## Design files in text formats
⁂

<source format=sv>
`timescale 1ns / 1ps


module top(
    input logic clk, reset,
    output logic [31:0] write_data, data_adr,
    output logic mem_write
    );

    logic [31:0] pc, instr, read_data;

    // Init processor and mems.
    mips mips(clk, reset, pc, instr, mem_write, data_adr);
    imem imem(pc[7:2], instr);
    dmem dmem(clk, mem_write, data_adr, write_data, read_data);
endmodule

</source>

⁂

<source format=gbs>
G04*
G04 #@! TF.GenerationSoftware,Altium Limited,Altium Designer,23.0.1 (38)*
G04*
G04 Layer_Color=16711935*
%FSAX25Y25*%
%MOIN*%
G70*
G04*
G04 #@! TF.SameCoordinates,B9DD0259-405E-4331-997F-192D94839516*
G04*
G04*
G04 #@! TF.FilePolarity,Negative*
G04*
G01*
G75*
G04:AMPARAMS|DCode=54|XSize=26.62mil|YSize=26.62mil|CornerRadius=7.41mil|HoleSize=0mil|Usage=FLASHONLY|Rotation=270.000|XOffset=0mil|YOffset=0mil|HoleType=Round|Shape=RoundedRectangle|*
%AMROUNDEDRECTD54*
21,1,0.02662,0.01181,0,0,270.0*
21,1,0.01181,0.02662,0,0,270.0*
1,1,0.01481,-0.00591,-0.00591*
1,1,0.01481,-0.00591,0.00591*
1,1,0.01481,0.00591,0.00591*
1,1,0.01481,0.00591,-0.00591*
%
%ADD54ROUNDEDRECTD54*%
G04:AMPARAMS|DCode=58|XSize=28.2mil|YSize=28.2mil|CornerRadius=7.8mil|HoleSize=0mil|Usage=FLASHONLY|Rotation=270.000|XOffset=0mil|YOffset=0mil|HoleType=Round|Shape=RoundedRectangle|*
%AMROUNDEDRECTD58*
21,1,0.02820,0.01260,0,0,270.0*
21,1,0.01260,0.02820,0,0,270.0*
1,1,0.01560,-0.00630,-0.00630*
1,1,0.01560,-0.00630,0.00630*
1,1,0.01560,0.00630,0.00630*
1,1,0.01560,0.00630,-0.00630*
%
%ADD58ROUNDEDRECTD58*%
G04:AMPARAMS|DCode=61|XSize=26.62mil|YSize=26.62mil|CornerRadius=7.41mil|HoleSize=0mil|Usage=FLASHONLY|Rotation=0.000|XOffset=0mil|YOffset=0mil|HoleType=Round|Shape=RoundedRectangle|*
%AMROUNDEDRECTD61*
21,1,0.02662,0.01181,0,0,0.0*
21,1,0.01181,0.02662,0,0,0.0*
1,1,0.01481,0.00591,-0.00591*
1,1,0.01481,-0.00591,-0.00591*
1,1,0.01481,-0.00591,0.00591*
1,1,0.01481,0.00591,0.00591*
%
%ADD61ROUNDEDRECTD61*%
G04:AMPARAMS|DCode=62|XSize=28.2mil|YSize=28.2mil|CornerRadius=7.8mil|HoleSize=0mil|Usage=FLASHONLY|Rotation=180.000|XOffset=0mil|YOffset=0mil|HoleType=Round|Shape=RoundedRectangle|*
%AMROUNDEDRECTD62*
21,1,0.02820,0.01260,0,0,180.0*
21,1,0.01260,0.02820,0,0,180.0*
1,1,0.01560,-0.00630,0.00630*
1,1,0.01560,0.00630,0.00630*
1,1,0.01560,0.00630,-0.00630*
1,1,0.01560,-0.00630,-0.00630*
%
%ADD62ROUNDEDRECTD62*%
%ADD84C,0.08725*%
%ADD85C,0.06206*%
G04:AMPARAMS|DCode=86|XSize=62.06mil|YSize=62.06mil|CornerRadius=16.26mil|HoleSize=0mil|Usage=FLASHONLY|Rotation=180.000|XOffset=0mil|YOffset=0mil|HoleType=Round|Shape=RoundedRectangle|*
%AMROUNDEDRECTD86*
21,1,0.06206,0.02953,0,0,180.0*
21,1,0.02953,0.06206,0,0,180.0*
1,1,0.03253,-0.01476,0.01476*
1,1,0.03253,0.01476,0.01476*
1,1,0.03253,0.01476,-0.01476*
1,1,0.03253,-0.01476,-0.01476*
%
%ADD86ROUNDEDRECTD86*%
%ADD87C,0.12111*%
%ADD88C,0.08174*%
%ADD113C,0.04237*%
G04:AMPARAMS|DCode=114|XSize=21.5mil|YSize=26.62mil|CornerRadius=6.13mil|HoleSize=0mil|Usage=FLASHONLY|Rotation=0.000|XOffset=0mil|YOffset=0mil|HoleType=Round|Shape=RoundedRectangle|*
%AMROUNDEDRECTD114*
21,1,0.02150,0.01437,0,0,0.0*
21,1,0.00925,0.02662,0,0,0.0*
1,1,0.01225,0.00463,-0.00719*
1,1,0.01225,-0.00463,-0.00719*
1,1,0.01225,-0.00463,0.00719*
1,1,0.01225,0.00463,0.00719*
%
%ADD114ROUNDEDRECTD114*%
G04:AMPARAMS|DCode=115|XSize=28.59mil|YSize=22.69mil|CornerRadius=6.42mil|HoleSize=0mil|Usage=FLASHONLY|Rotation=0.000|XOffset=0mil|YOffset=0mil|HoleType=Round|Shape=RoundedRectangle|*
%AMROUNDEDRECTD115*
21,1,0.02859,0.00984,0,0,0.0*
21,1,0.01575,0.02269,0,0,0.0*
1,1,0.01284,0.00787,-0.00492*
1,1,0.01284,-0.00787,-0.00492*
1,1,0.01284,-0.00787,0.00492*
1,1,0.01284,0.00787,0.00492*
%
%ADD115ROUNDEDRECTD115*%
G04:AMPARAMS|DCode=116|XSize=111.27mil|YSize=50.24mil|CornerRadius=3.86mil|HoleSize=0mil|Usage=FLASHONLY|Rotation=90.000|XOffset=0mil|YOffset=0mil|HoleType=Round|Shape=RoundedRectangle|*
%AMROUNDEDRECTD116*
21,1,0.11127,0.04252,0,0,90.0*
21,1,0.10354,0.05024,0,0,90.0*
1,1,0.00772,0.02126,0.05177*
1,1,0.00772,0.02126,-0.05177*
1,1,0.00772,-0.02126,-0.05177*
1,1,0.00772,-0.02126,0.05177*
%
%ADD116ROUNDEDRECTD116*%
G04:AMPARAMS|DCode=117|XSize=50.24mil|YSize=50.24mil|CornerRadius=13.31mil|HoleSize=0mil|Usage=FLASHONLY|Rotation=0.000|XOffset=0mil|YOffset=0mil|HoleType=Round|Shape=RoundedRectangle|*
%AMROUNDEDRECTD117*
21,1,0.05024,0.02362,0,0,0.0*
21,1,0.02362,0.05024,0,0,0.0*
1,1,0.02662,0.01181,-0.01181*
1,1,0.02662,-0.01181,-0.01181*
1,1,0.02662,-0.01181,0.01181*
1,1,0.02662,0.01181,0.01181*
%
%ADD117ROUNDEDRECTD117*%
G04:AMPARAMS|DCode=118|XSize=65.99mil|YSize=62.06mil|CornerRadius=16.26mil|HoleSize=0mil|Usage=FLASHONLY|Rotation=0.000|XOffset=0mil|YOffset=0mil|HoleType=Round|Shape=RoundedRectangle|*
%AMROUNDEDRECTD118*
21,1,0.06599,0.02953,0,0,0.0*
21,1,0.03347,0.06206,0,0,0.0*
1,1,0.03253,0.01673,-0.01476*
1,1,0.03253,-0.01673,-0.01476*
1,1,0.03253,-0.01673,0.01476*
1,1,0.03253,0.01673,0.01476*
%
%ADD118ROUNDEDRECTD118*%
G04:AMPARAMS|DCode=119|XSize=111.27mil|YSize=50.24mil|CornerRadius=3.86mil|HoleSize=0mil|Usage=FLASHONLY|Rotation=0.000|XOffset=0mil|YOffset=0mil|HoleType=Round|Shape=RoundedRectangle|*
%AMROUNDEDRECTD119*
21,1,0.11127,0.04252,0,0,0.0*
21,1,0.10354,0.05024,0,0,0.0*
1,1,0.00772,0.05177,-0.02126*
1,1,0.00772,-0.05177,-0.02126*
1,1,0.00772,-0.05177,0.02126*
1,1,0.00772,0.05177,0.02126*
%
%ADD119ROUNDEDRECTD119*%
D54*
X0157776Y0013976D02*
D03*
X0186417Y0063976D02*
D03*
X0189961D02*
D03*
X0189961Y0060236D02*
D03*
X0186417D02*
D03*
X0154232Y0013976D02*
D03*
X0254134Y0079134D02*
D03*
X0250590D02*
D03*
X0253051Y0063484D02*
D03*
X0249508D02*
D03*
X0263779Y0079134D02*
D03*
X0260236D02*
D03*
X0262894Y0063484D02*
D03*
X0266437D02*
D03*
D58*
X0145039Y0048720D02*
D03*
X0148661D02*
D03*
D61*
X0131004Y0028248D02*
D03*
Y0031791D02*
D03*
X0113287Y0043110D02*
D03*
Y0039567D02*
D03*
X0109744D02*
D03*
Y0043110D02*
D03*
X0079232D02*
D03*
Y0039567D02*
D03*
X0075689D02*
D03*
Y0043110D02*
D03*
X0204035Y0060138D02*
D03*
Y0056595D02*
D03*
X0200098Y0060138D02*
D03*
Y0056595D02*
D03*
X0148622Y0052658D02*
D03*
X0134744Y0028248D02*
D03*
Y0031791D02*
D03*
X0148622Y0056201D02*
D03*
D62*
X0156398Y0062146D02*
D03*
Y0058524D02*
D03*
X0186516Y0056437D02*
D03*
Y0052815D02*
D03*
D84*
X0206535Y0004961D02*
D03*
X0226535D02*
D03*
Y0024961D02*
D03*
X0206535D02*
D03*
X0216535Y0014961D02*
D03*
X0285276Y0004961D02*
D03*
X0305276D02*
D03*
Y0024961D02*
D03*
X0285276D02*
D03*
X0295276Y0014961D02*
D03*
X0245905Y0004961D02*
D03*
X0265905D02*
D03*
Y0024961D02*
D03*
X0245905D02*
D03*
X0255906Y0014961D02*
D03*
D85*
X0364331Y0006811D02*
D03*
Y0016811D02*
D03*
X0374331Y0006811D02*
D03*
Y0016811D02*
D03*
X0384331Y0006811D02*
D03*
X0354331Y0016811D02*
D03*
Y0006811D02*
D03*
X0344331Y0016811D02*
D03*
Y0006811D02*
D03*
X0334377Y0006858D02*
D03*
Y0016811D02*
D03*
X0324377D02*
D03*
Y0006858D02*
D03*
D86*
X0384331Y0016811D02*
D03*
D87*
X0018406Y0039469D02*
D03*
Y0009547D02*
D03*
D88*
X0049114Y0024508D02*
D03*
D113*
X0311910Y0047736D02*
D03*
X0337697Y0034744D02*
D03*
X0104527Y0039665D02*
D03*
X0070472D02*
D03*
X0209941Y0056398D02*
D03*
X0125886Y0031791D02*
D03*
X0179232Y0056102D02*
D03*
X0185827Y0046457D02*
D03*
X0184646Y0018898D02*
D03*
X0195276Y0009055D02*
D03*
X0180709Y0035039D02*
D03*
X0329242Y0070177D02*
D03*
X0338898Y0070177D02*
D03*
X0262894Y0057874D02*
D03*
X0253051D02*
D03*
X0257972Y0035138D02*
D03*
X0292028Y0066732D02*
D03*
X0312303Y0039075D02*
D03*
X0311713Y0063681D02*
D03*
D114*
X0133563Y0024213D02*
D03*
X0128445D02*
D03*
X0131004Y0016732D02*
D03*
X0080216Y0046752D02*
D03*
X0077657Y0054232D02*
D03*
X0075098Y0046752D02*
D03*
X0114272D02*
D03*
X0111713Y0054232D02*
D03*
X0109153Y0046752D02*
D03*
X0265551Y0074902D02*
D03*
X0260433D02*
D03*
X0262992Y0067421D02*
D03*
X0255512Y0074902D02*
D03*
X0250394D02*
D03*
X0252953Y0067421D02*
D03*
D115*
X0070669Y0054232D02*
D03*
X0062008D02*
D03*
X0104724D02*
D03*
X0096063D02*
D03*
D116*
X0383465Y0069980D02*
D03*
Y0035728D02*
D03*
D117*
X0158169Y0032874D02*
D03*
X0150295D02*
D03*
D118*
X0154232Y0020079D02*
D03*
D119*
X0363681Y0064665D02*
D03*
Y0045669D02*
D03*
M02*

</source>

⁂

## Exercise prompt
Go through the data above and return each line containing the string "AMPARAMS".

## Reply
G04:AMPARAMS|DCode=54|XSize=26.62mil|YSize=26.62mil|CornerRadius=7.41mil|HoleSize=0mil|Usage=FLASHONLY|Rotation=270.000|XOffset=0mil|YOffset=0mil|HoleType=Round|Shape=RoundedRectangle|*
G04:AMPARAMS|DCode=58|XSize=28.2mil|YSize=28.2mil|CornerRadius=7.8mil|HoleSize=0mil|Usage=FLASHONLY|Rotation=270.000|XOffset=0mil|YOffset=0mil|HoleType=Round|Shape=RoundedRectangle|*
G04:AMPARAMS|DCode=61|XSize=26.62mil|YSize=26.62mil|CornerRadius=7.41mil|HoleSize=0mil|Usage=FLASHONLY|Rotation=0.000|XOffset=0mil|YOffset=0mil|HoleType=Round|Shape=RoundedRectangle|*
G04:AMPARAMS|DCode=62|XSize=28.2mil|YSize=28.2mil|CornerRadius=7.8mil|HoleSize=0mil|Usage=FLASHONLY|Rotation=180.000|XOffset=0mil|YOffset=0mil|HoleType=Round|Shape=RoundedRectangle|*
G04:AMPARAMS|DCode=86|XSize=62.06mil|YSize=62.06mil|CornerRadius=16.26mil|HoleSize=0mil|Usage=FLASHONLY|Rotation=180.000|XOffset=0mil|YOffset=0mil|HoleType=Round|Shape=RoundedRectangle|*
G04:AMPARAMS|DCode=114|XSize=21.5mil|YSize=26.62mil|CornerRadius=6.13mil|HoleSize=0mil|Usage=FLASHONLY|Rotation=0.000|XOffset=0mil|YOffset=0mil|HoleType=Round|Shape=RoundedRectangle|*
G04:AMPARAMS|DCode=115|XSize=28.59mil|YSize=22.69mil|CornerRadius=6.42mil|HoleSize=0mil|Usage=FLASHONLY|Rotation=0.000|XOffset=0mil|YOffset=0mil|HoleType=Round|Shape=RoundedRectangle|*
G04:AMPARAMS|DCode=116|XSize=111.27mil|YSize=50.24mil|CornerRadius=3.86mil|HoleSize=0mil|Usage=FLASHONLY|Rotation=90.000|XOffset=0mil|YOffset=0mil|HoleType=Round|Shape=RoundedRectangle|*
G04:AMPARAMS|DCode=117|XSize=50.24mil|YSize=50.24mil|CornerRadius=13.31mil|HoleSize=0mil|Usage=FLASHONLY|Rotation=0.000|XOffset=0mil|YOffset=0mil|HoleType=Round|Shape=RoundedRectangle|*
G04:AMPARAMS|DCode=118|XSize=65.99mil|YSize=62.06mil|CornerRadius=16.26mil|HoleSize=0mil|Usage=FLASHONLY|Rotation=0.000|XOffset=0mil|YOffset=0mil|HoleType=Round|Shape=RoundedRectangle|*
G04:AMPARAMS|DCode=119|XSize=111.27mil|YSize=50.24mil|CornerRadius=3.86mil|HoleSize=0mil|Usage=FLASHONLY|Rotation=0.000|XOffset=0mil|YOffset=0mil|HoleType=Round|Shape=RoundedRectangle|*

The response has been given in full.